→ **Document section**
§ §

Citation : 2011 Latest Caselaw 3301 Del
Judgement Date : 13 July, 2011

Delhi High Court
Assocham vs Y.N.Bhargava on 13 July, 2011
Author: Valmiki J. Mehta
*             IN THE HIGH COURT OF DELHI AT NEW DELHI

+                         RFA No.12/2011

%                                                              13th July, 2011

ASSOCHAM                                                ...... Appellant
                    Through:     Mr. Ashwani Kr. Mata, Sr. Adv. with
                                 Mr. Sumit Attri, Adv.

                          VERSUS

Y.N.BHARGAVA                                             ...... Respondent

Through: Mr. N.S. Vasisht & Mr. Vishal Singh, Advs.

CORAM:

HON'BLE MR. JUSTICE VALMIKI J.MEHTA

1. Whether the Reporters of local papers may be allowed to see the judgment?

2. To be referred to the Reporter or not? Yes

3. Whether the judgment should be reported in the Digest? Yes

VALMIKI J. MEHTA, J (ORAL)

1. The challenge by means of this Regular First Appeal under

Section 96 of the Code of Civil Procedure, 1908 CPC is to the impugned

judgment dated 4.9.2010, by which, the suit of the

respondent/landlord/plaintiff was decreed on an application under Order 12

Rule 6 of the Code of Civil Procedure (CPC).

2. This appeal had come up for admission for the first time on

10.1.2011 when, it was not felt that this was a case where a notice could be

issued, but since the learned senior counsel who appeared on behalf of the

appellant stated that if notice is issued, the parties in the meanwhile, would

settle the disputes, notice was issued. This aspect was again reiterated on

9.3.2011 when the matter was adjourned to 6.4.2011. On 6.4.2011 a

request for adjournment on behalf of the appellant was vehemently opposed

and it was stated that there was no possibility of compromise, however, in

the interest of justice, one more opportunity was granted so that the parties

could resolve the matter. No compromise has however been arrived at. The

appeal has to be therefore considered and disposed of on merits.

§ §

→ **Listed records**
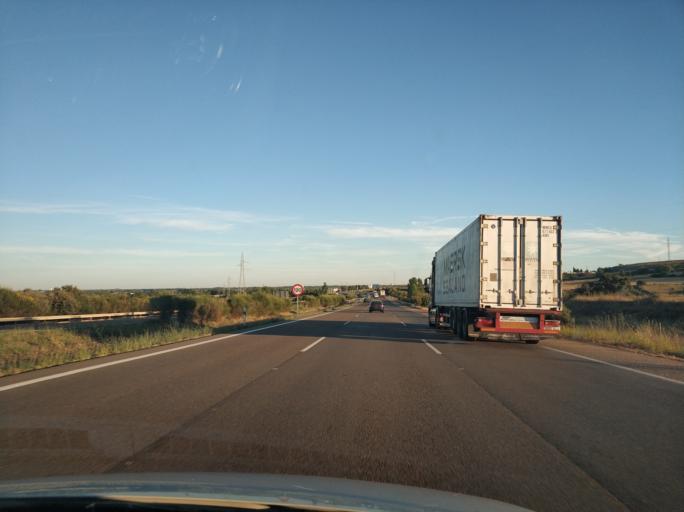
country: ES
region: Castille and Leon
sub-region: Provincia de Zamora
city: Benavente
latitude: 42.0280
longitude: -5.6711
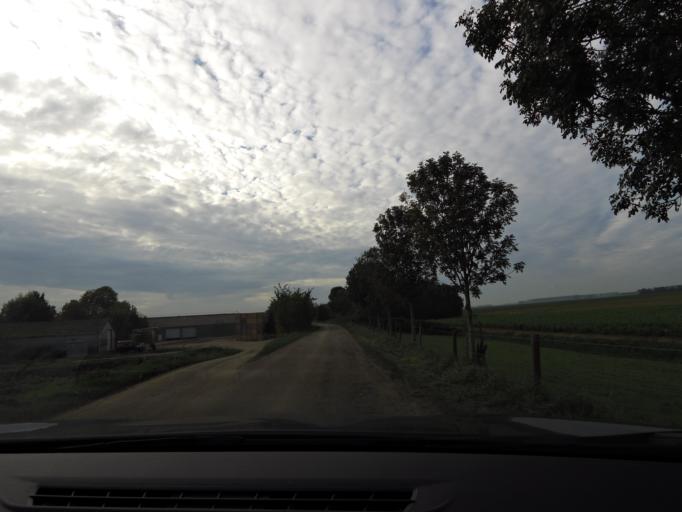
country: NL
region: South Holland
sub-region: Gemeente Goeree-Overflakkee
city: Middelharnis
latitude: 51.7185
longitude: 4.2021
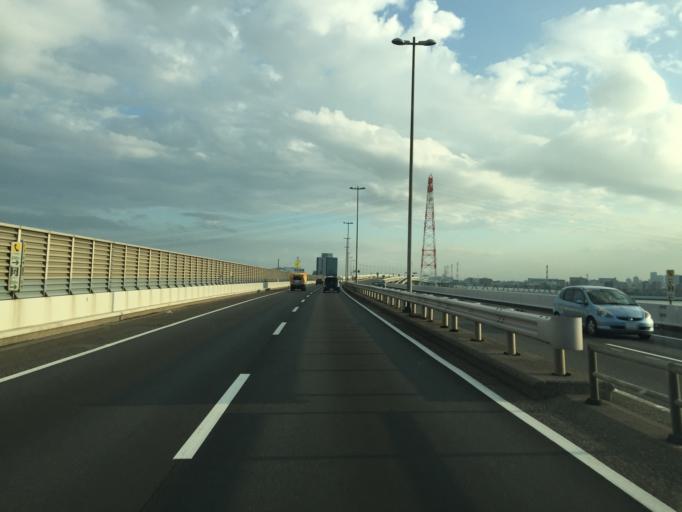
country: JP
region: Tokyo
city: Urayasu
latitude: 35.6921
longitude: 139.8591
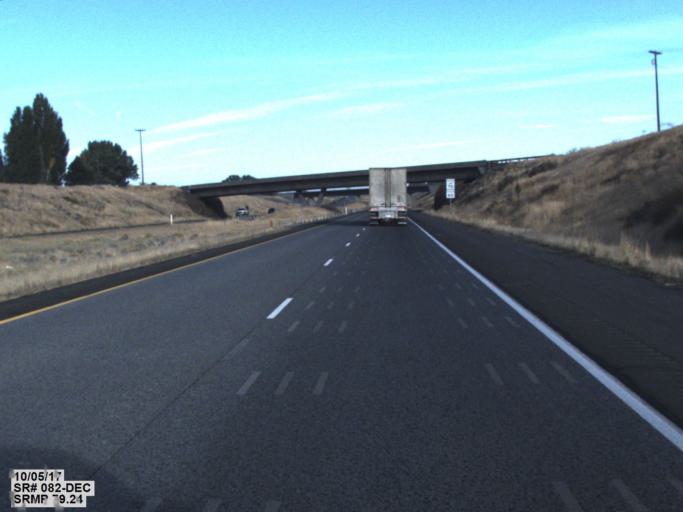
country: US
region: Washington
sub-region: Benton County
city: Prosser
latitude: 46.2277
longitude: -119.8024
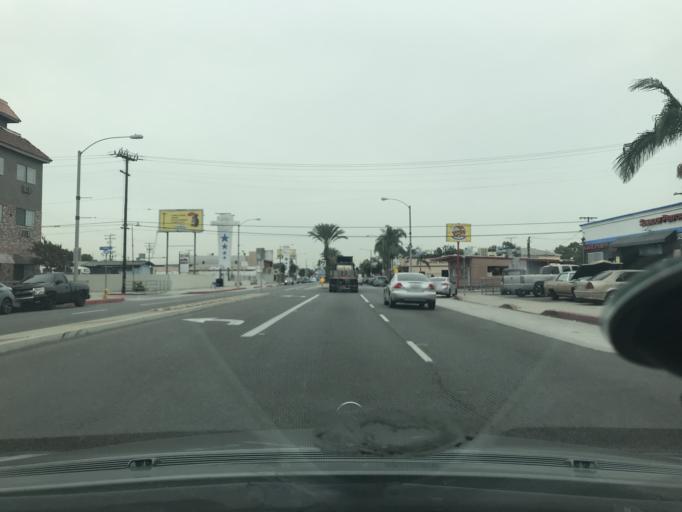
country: US
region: California
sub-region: Los Angeles County
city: Cudahy
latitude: 33.9368
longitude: -118.1821
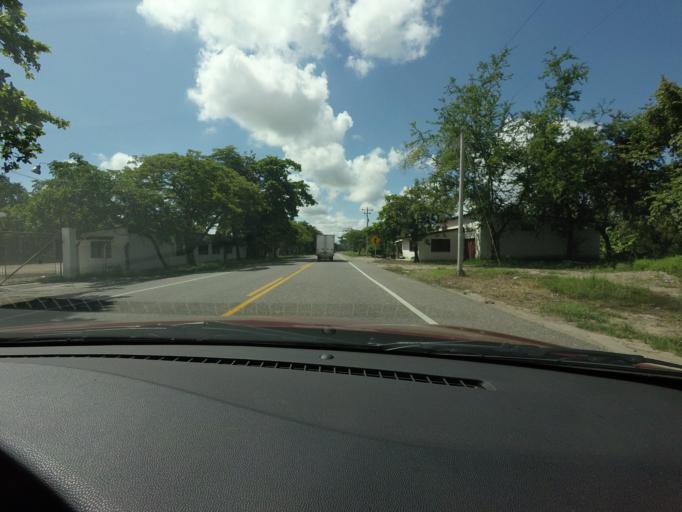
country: CO
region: Tolima
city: Saldana
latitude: 3.9435
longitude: -75.0115
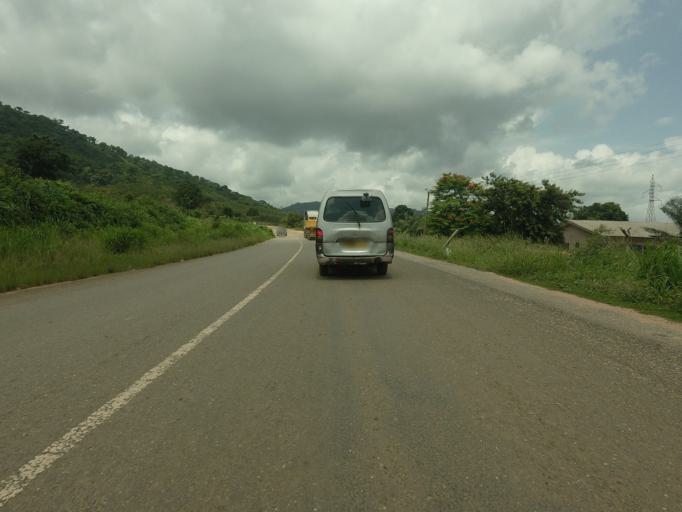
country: GH
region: Volta
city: Ho
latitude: 6.7047
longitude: 0.3342
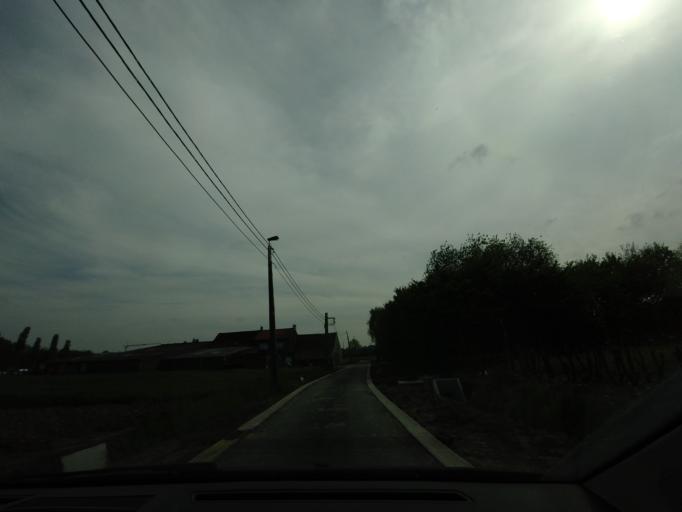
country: BE
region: Flanders
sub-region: Provincie Antwerpen
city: Kontich
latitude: 51.1098
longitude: 4.4629
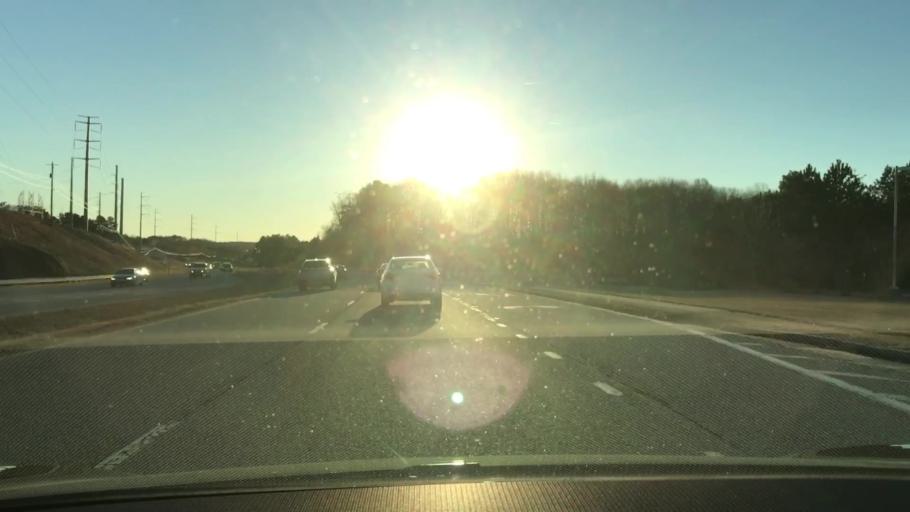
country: US
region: Georgia
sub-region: Gwinnett County
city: Buford
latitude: 34.1343
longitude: -84.0042
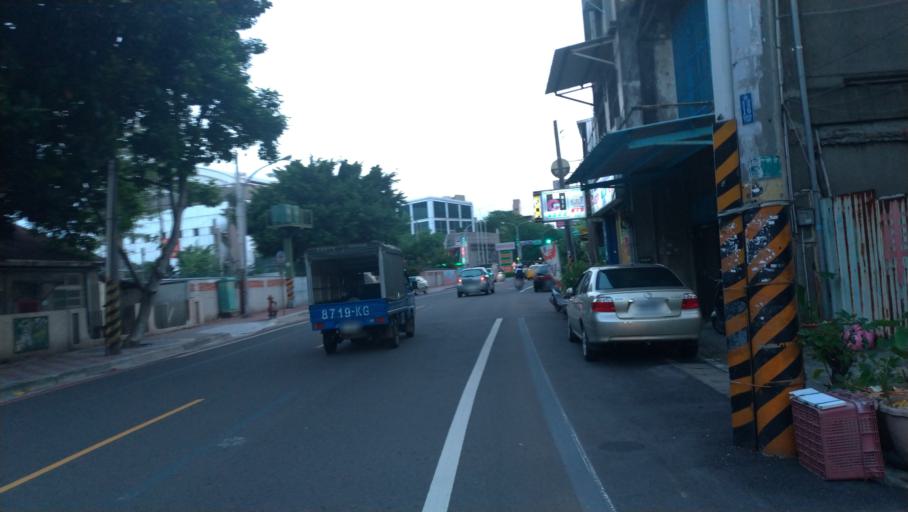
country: TW
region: Taiwan
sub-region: Taoyuan
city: Taoyuan
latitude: 24.9824
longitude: 121.3148
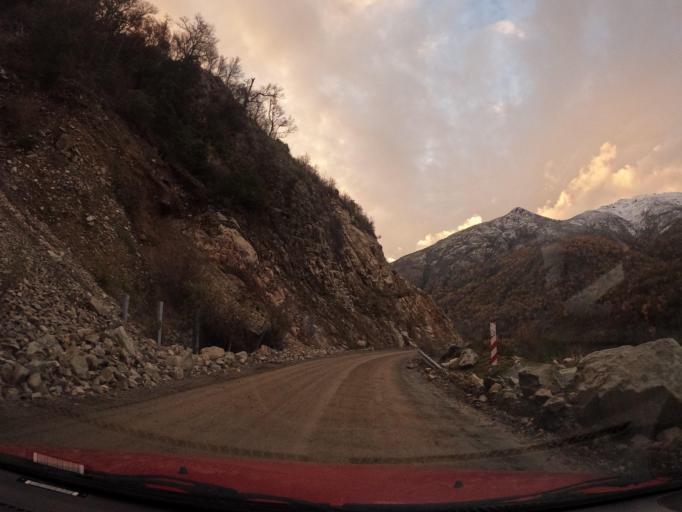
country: CL
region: Maule
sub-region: Provincia de Linares
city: Colbun
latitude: -35.8593
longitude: -71.1610
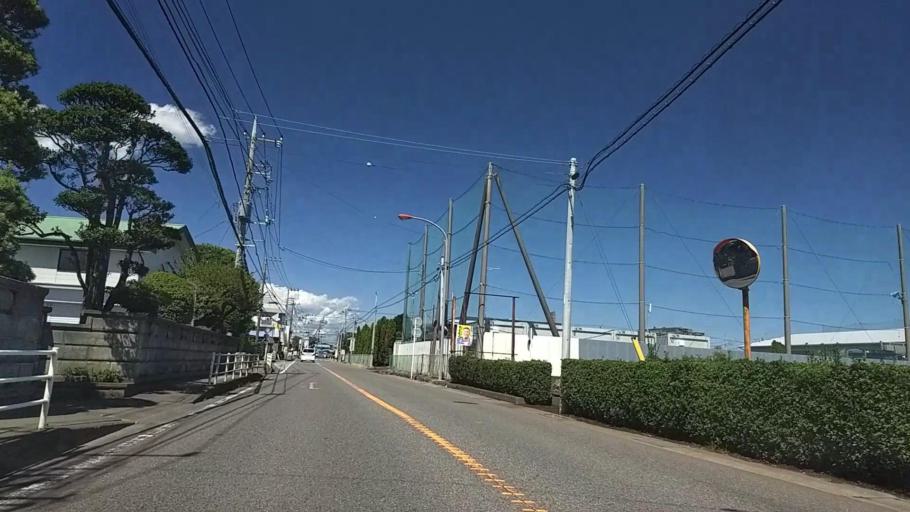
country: JP
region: Tokyo
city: Hachioji
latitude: 35.5674
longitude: 139.3225
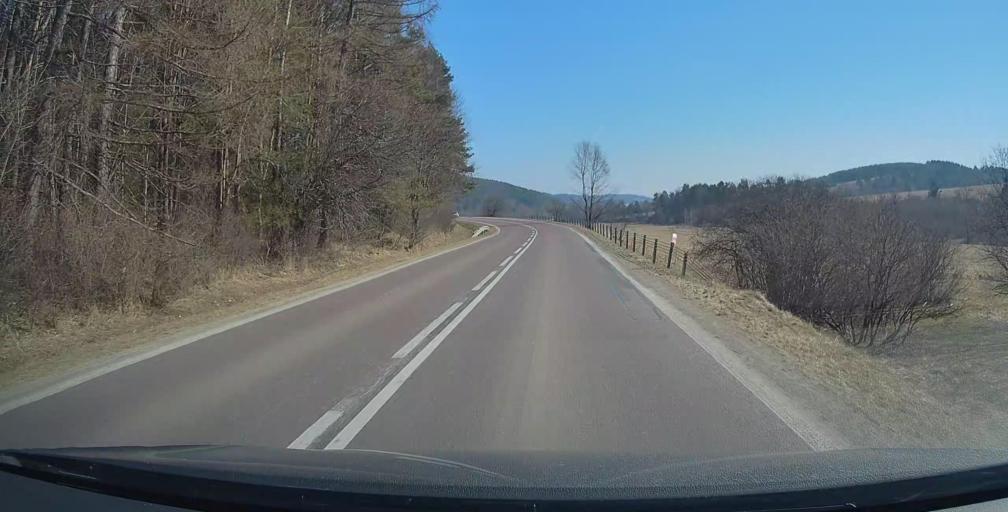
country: PL
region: Subcarpathian Voivodeship
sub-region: Powiat przemyski
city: Bircza
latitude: 49.5916
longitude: 22.5219
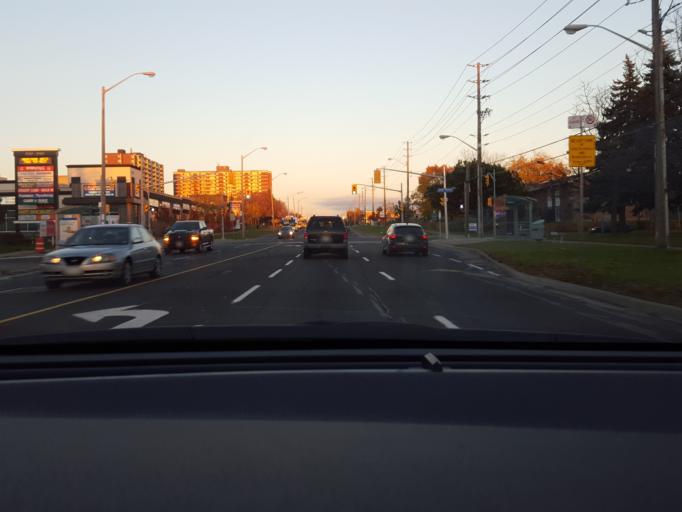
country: CA
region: Ontario
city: Scarborough
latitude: 43.7756
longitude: -79.2359
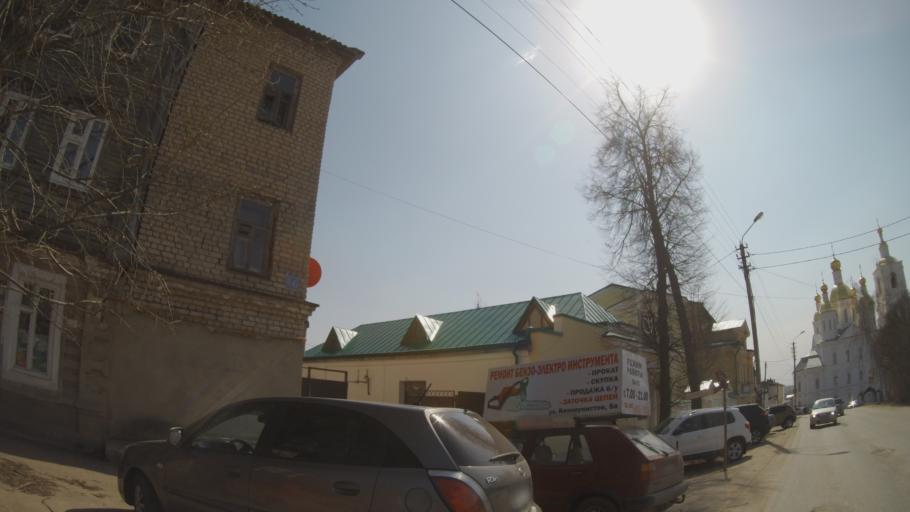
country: RU
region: Nizjnij Novgorod
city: Arzamas
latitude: 55.3861
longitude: 43.8186
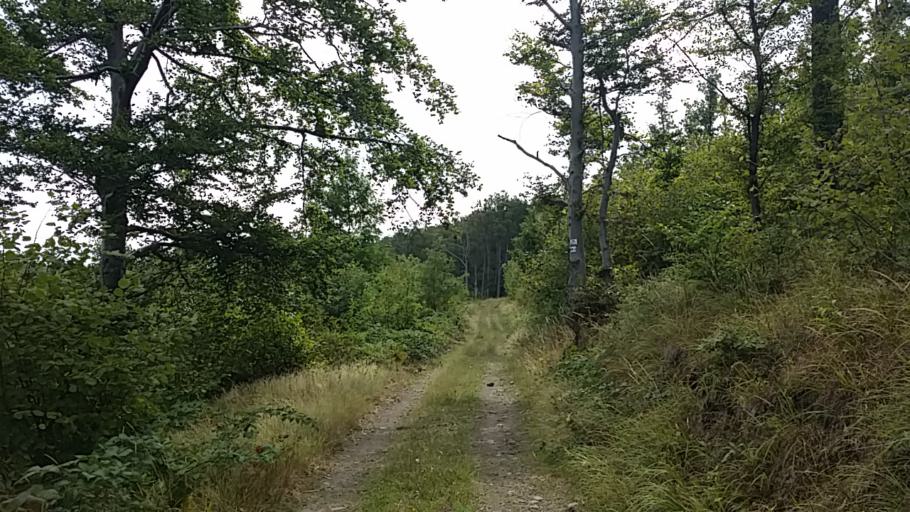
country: HU
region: Pest
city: Pilisszentkereszt
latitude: 47.6981
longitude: 18.9244
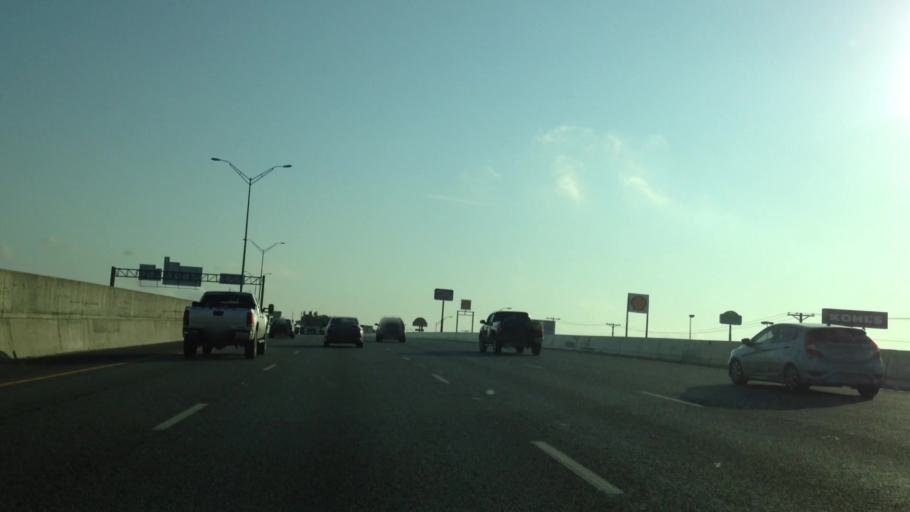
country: US
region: Texas
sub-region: Comal County
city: New Braunfels
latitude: 29.6979
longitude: -98.0949
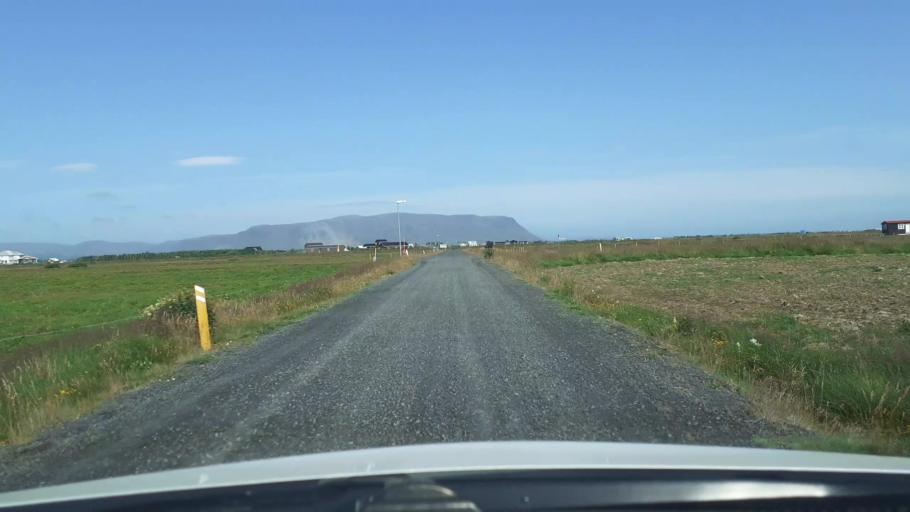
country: IS
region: South
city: Selfoss
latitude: 63.8869
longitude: -21.0913
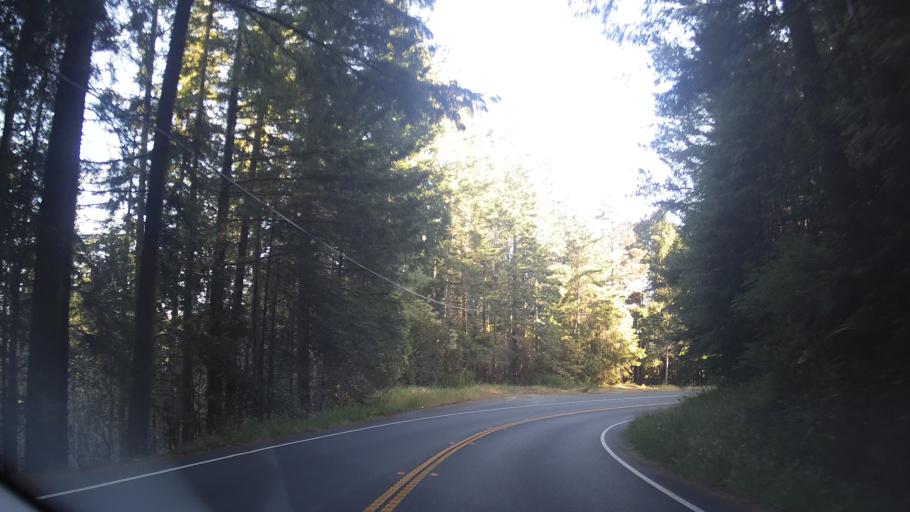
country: US
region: California
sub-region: Mendocino County
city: Fort Bragg
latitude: 39.4043
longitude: -123.7355
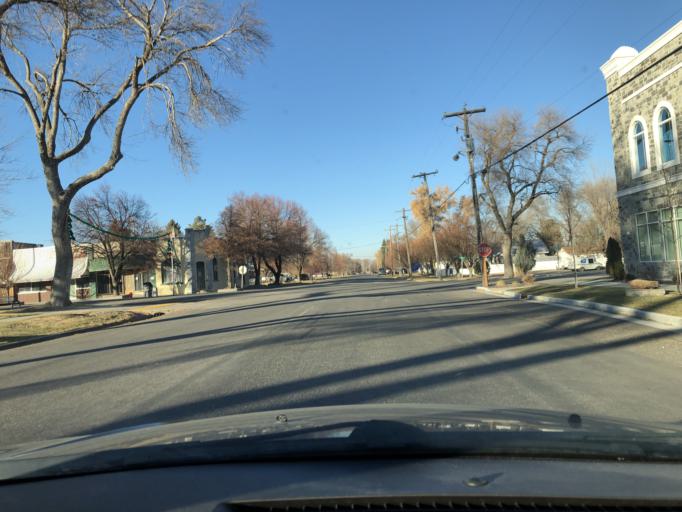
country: US
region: Utah
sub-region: Cache County
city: Wellsville
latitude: 41.6383
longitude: -111.9316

§ §

→ **What you are asked to do**
In the court judgment above, why was notice issued on 10.1.2011 even though the court did not feel the case warranted one? Answer in one to three sentences.

→ **Exercise answer**
Notice was issued because the learned senior counsel for the appellant stated that if notice were issued, the parties would settle their disputes in the meantime. The court did not otherwise consider it a case where notice could be issued.